First Year and Pre-Major Program Learning Goals
Your written work in this class will be focused on your own research interests as they relate to the following Learning Goals. Your main research project will choose any topic that engages all five of these FYPP Learning Goals (also available at http://www.uwb.edu/cusp/first-year-discovery/learninggoals ). The first three involve ways of communicating and learning; the last two engage social interaction. Some of the learning goals are apparent in any good research writing, but I think your task will be to find a topic that uses involves the last two goals in some way and finding research with both quantitative and qualitative evidence.
Communication is the process of written, oral, performative, and multimedia interaction that enables us to share ideas and practices. This goal includes the ability to
· communicate persuasively to different audiences with appropriate media.
· practice writing in its many genres across the curriculum.
· develop dialogical skills that include listening actively to alternative perspectives.
· understand relationships between knowledge, power, and communication.
Critical and Creative Inquiry joins reason and imagination to make, investigate, critique, and pursue meaning in the arts, humanities, and the social and natural sciences. It includes the ability to
· employ different ways of creating, interpreting, and transmitting new ideas, works, and knowledge in a responsible manner.
· make effective use of information across print, visual, electronic, and other media to seek, shape, and evaluate evidence.
· respond, both critically and creatively, to a variety of texts, questions, and problems in order to draw informed conclusions
· become more aware of personal and collective assumptions.
Quantitative and Qualitative Literacies are complementary ways to understand problems, issues, and questions.
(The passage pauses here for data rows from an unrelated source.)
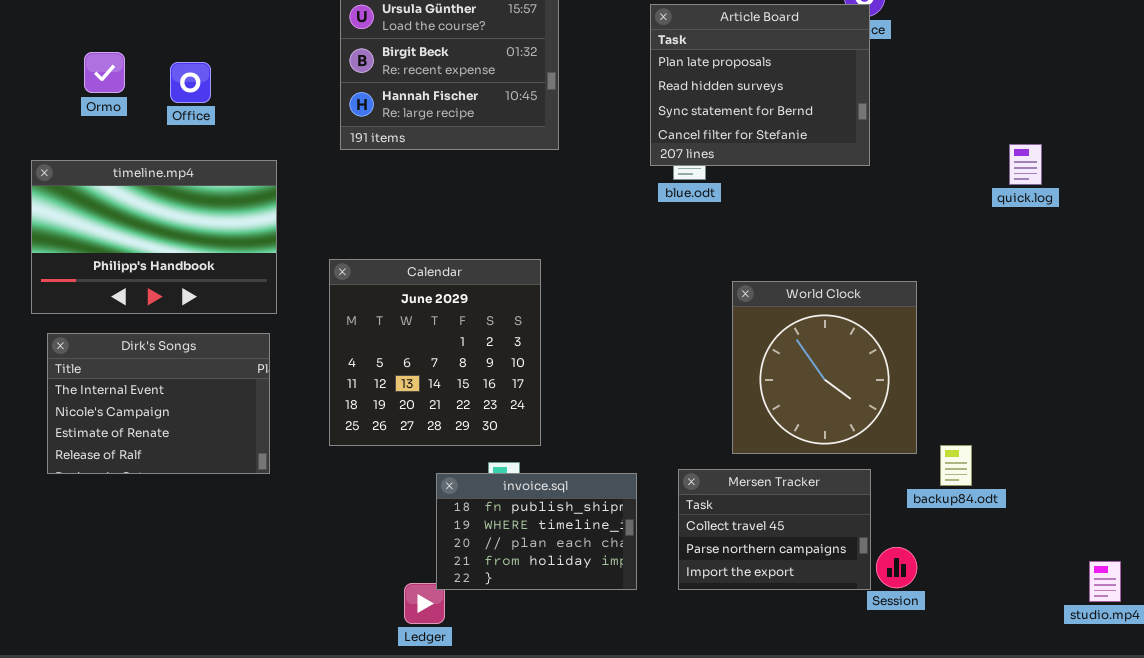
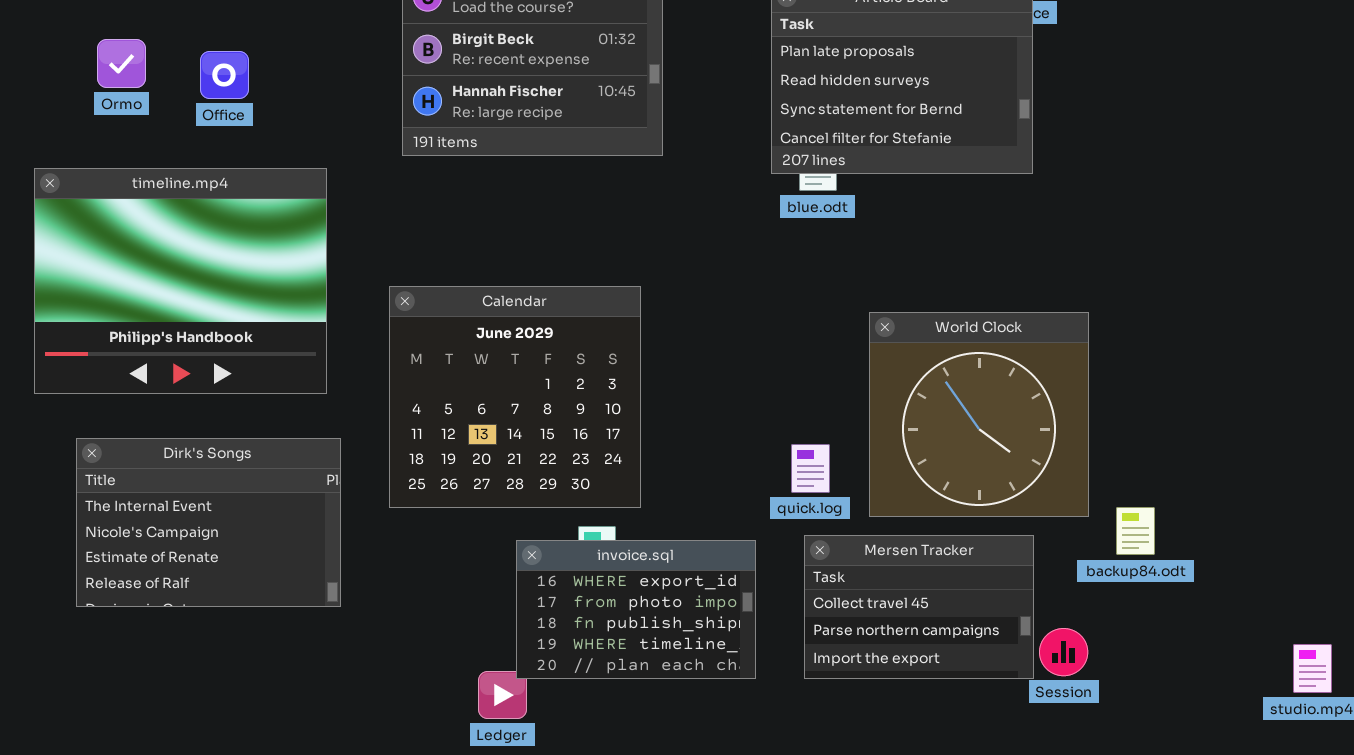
quick.log: [1009,144,1042,185] -> [791,444,830,493], moved
timeline.mp4: [31,160,277,314] -> [34,168,327,394], resized
Dirk's Songs: [47,333,270,474] -> [76,438,341,607], moved
invoice.sql: [436,473,637,590] -> [516,540,756,679], scrolled up 2 rows

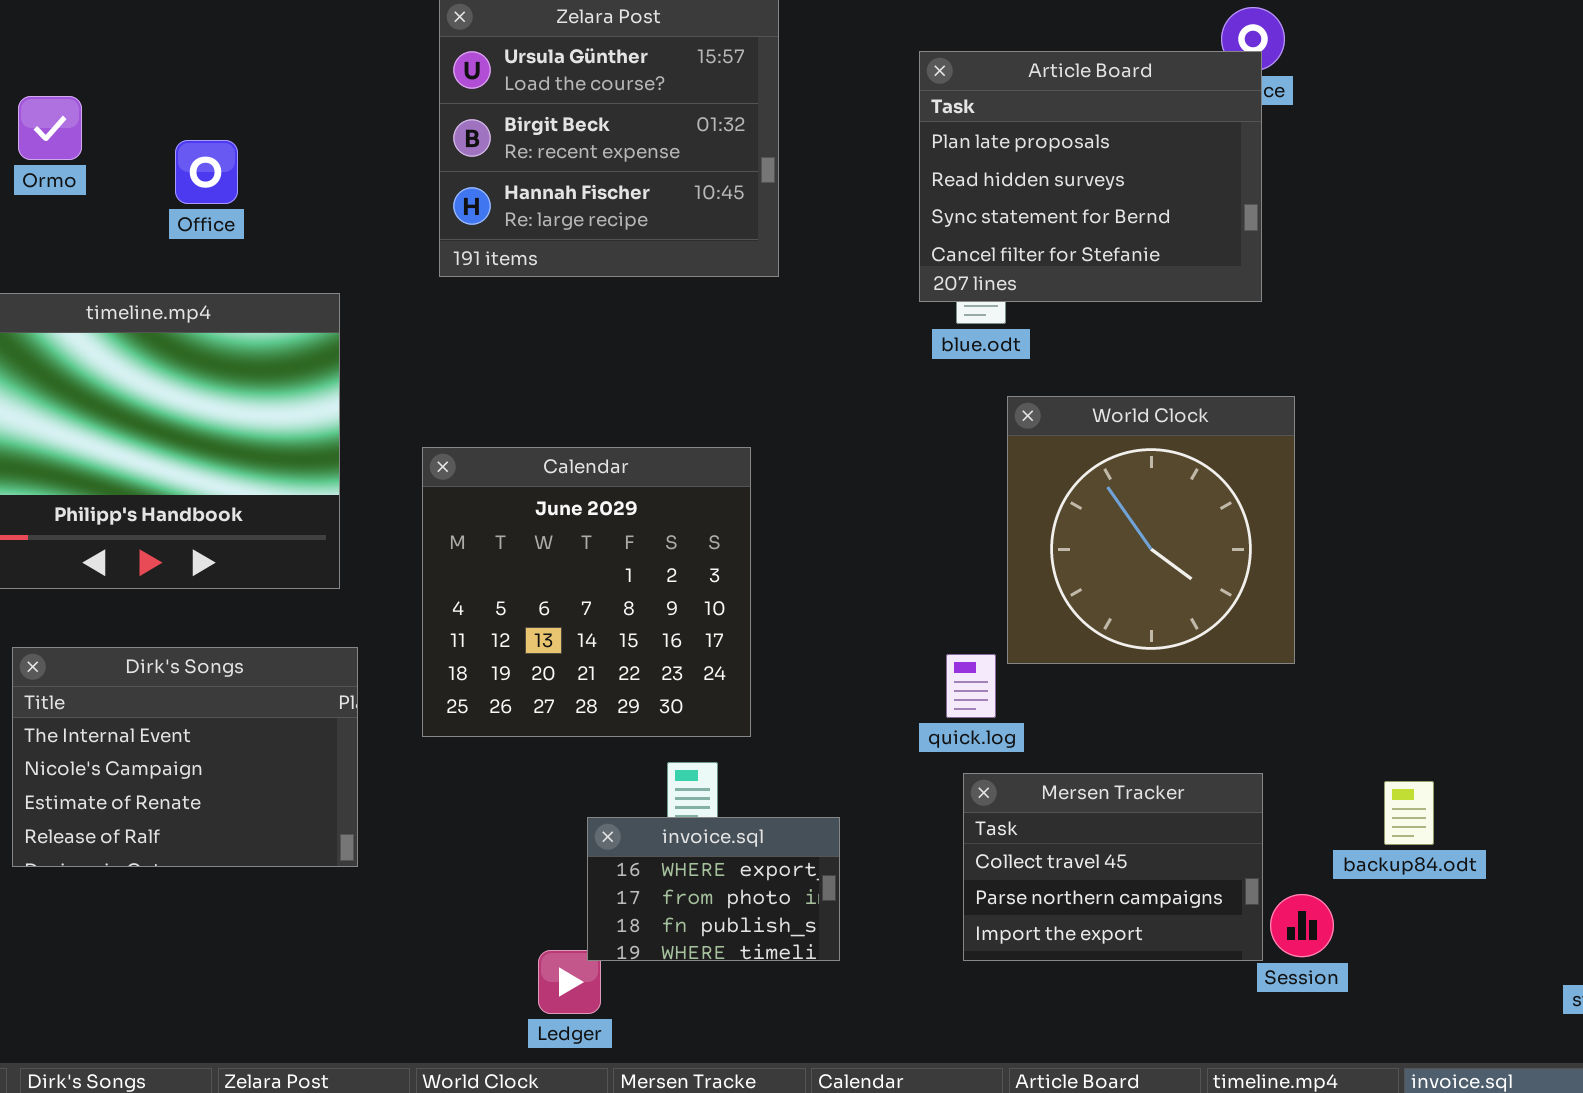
Ormo: [97,39,146,88] -> [18,96,82,160], moved
World Clock: [869,312,1089,517] -> [1007,396,1295,664], moved
backup84.odt: [1116,507,1155,555] -> [1384,781,1434,845], moved
invoice.sql: [516,540,756,679] -> [587,817,840,961], resized

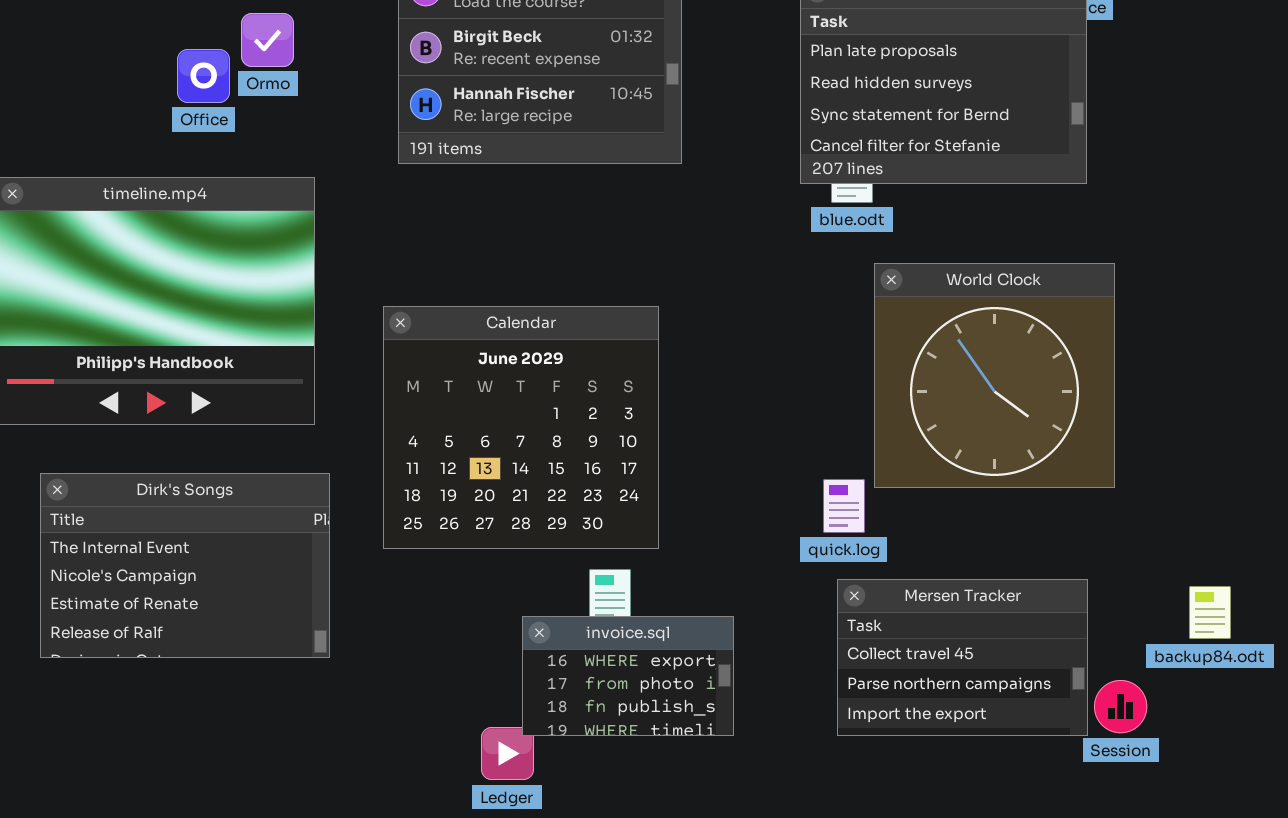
Ormo: [18,96,82,160] -> [241,13,294,67], moved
These practices foster the ability to
· design quantitative and qualitative methods to approach problems and inform evidence-based responses.
· mobilize evidence across quantitative and qualitative skills, such as interpreting magnitudes, measurements, statistics, narratives, ethnographies, and maps.
· understand how different types of data are generated, their range of precision, validity, and limits.
· use symbolic representations- graphs, formulate, words, diagrams, maps, and equations- to identify, analyze, and communicate relationships among sets of information.
Ethics and Social Responsibility explores our connections with each other across cultures, languages, natural resources, and values by learning to
· articulate the relationships between local, national, and global events.
· understand how values are shaped and influence decisions.
· analyze the relationship between knowledge and ethics in specific contexts.
· create connections between individual and social identities.
Inclusive Practices focus on how best to deepen the richness of human experience – with its differences of race, gender, ability, religion, age, language, sexual orientation, and class – by developing capacities to
· identify our own and others’ ways of knowing- verbal, visual, kinetic, auditory- and make use of those different capacities.
· understand relationships between individuals, institutions, and authority.
· compare and contrast different cultural voices, traditions, and ways of interacting with the world.
· exchange ideas with different communities, both on campus and beyond.